J. Justin Wilson
J. Justin Wilson · July 29, 2019

Minneapolis—Minnesotans became one step closer to having more wine options today when the 8th U.S. Circuit Court of Appeals ruled that two Minnesota wineries can move forward with their challenge to a little-known but onerous state law that severely restricts the kinds of grapes they can use to make wine. Under the law, a winery in Minnesota cannot legally make wine unless a majority of the winery’s grapes are grown in Minnesota. This out-of-state grape cap makes it more expensive for consumers to buy their favorite wines in Minnesota, and reduces their choices, in order to protect the state’s grape industry from healthy economic competition.

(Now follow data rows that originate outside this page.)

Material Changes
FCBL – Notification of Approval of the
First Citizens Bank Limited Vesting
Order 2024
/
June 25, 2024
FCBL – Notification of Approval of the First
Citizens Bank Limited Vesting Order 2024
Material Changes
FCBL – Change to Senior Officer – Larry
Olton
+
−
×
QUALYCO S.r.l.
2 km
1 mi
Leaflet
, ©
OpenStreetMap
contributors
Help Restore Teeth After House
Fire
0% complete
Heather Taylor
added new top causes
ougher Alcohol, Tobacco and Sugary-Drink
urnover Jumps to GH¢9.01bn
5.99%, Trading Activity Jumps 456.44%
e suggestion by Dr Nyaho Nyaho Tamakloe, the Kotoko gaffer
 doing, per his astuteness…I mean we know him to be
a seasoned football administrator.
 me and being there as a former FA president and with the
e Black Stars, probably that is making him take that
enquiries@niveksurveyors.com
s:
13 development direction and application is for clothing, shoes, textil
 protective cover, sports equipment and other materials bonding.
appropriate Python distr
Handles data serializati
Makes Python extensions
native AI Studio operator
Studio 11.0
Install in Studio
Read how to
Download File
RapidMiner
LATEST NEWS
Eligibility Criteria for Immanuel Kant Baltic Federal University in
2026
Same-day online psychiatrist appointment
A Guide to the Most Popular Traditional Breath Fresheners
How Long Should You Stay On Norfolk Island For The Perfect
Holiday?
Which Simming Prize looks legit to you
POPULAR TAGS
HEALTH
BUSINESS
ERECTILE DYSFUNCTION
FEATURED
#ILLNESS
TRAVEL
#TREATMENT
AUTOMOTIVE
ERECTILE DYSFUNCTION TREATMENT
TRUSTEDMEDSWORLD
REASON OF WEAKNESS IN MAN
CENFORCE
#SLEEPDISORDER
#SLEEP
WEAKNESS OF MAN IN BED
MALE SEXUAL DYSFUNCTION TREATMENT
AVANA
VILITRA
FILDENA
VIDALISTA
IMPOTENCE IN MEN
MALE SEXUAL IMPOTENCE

The 8th Circuit sent the case back down to the federal trial court to rule on whether the law violates the Constitution’s Interstate Commerce Clause. In 2017, Alexis Bailly Vineyard and Next Chapter Winery teamed up with the Institute for Justice (IJ) to challenge this barrier to free trade. The trial court had thrown the case out, however, because it ruled the wineries did not have “standing” to challenge the law. The 8th Circuit disagreed, stating that “Minnesota is free to offer or not offer the farm winery license or to establish other license options for the production and sale of alcohol. What it cannot do—and what the Farm Wineries allege it has done—is condition a license on compliance with unconstitutional discrimination against out-of-state grape growers.” The court further said the wineries could challenge that discrimination.

Under the Commerce Clause, open discrimination against out-of-state commerce is unconstitutional unless the state can prove that the out-of-state commerce at issue is more dangerous than the in-state commerce, a burden the state cannot satisfy in this case, as the wineries will demonstrate when the case goes back to the trial court.

Nan Bailly, the owner of Alexis Bailly Vineyard, was overjoyed by the opinion, stating “the court recognizes the real burden this law places on us and recognizes the hard work we do at our vineyards.” She added, “We don’t need Minnesota to get in our way, we need it to help allow us to make our wine as we and our customers see best.”

Anthony Sanders, a senior attorney in IJ’s Minnesota office, stated, “The U.S. Constitution was crafted to guarantee free trade among the states. Minnesota is violating this founding ideal by restricting the grapes that wineries can purchase from other states. We look forward to vindicating the constitutional rights of Minnesota’s wine community in the trial court.” Jaimie Cavanaugh, another attorney in IJ’s Minnesota office added, “We are very pleased that the court of appeals saw what is going on in this case: Our clients cannot get a license if they trade more with Wisconsin instead of within Minnesota. But our Constitution says that we are one nation. Fighting for that principle in Minnesota just got a lot easier.”

Most wines Americans are accustomed to drinking are made with grapes that struggle in Minnesota’s cold climate. Northern grape varieties, which can grow with some difficulty in Minnesota, often produce wine too acidic for most consumers. To make a Minnesota wine palatable, most wineries blend Minnesota grapes with grapes grown elsewhere to create a wine that is essentially Minnesotan but more appealing to a traditional palate. The state’s law mandating Minnesota grapes constitute the majority of a farm winery’s wine therefore handicaps vintners. As a result, the government’s in-state grape requirement restricts farm wineries from producing the broad variety of wines that consumers want—even though these wines would be legal to sell at a wine or liquor store if made out of state.

By contrast, Minnesota’s biggest craft breweries, like Summit and Surly Brewing, are among the most successful in the country, thanks in part to a variety of hops grown in the Pacific Northwest that flavor their signature beers. If Minnesota breweries were instead forced to use mostly hops grown in Minnesota, many of their popular products would become difficult, if not impossible, to offer. This is the separate and unequal problem facing Minnesota’s farm wineries.

The 8th Circuit relied upon a recent Supreme Court ruling, Tennessee Wine and Spirits Retailers Association v. Tennessee, which struck down a limit on new residents getting liquor store licenses in Tennessee. That was also a case litigated by IJ, which represented a small liquor store owned by Doug and Mary Ketchum. These cases were not the first time IJ fought illegal liquor regulations in court. IJ argued a 2005 case, Granholm v. Heald, that saw the U.S. Supreme Court rule it unconstitutional for states to discriminate against out-of-state wineries in the business of selling wine directly by mail to consumers. An IJ victory in this Minnesota lawsuit could similarly roll back harmful regulations on wineries across the United States.